In the current fraud boom, although there have been unprecedented fraud rate levels in many factors during the COVID-19 pandemic, the biggest danger is still your own staff and contractors. But, as Feedzai point out in their really useful webinar “The 4 key elements of digital trust”, there are many other aspects required to provide banks (and others) with the ability “to trust the customer” or the other party.
How banks control fraud
Feedzai begins by stressing that banks need to recognise that “Each digital interaction is a fraud opportunity” and then they need to check in detail:
- The identity of the person/company
- Use a combination of multi-factor authentications, face verification, fingerprint scans, one-time passwords, etc.
- That the other person is behaving as you would expect:
- Login routine, etc.
- The device being used is as expected
- E.g. still the same terminal or phone
- The input rhythms of the other party are ‘normal’/same as before in normal legal transactions
- People have a typically unique typing rhythm, so check if it is similar or ‘suspiciously’ different.
These detailed processes need to be carried out almost instantly, so the bank customer is not delayed in carrying out the transaction which requires huge databases and fraud control systems, such as Feedzai provide. But there are lessons for the corporate treasury department.
Lessons for how corporate treasury departments could control fraud
The lessons for corporate treasury from the Feedzai example and services are:
- Regard each interaction with the world outside the corporate treasury department as “a fraud opportunity”
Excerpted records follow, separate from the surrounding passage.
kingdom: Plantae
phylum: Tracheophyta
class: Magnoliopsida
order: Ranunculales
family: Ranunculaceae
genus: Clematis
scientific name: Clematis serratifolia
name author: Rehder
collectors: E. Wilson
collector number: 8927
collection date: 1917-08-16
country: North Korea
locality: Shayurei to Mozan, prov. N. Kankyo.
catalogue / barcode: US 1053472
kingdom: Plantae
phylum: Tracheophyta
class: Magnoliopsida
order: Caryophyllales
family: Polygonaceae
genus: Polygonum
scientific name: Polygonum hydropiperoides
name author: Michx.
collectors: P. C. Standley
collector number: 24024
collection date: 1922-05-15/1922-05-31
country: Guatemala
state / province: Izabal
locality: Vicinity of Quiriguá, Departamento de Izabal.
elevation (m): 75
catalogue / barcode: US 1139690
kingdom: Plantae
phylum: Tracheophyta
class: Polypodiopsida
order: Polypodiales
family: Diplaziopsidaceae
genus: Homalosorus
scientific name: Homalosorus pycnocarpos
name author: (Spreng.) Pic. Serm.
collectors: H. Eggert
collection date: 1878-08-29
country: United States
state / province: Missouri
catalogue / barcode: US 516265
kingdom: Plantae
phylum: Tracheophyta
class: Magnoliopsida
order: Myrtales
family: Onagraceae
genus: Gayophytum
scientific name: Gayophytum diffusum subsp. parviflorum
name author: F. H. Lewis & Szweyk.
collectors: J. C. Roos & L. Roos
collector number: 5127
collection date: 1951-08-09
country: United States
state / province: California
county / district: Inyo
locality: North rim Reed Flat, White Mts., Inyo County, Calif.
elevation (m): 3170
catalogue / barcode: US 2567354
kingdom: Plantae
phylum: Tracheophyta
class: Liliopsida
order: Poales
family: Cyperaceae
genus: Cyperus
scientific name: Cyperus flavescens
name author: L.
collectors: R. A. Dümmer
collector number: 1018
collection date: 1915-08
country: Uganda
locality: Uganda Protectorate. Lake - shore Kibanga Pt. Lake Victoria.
- The ID of the person/other party: use a dynamic combination of different technologies and processes to check they really are who they claim to be
- Each time: is their behaviour and processes as you normally expect?
- Are they using the normal, expected device, and, if not, is there a fully checkable, acceptable reason?
- Are their Input rhythms normal/as expected? If not, then the operator could be a different person, a fraudster.
CTMfile take: The important lesson is to focus on the basics, e.g. is it really the person they say they are? But do many corporate treasury departments really have the technology to carry these basics out? Could your system suppliers provide any of these essential processes?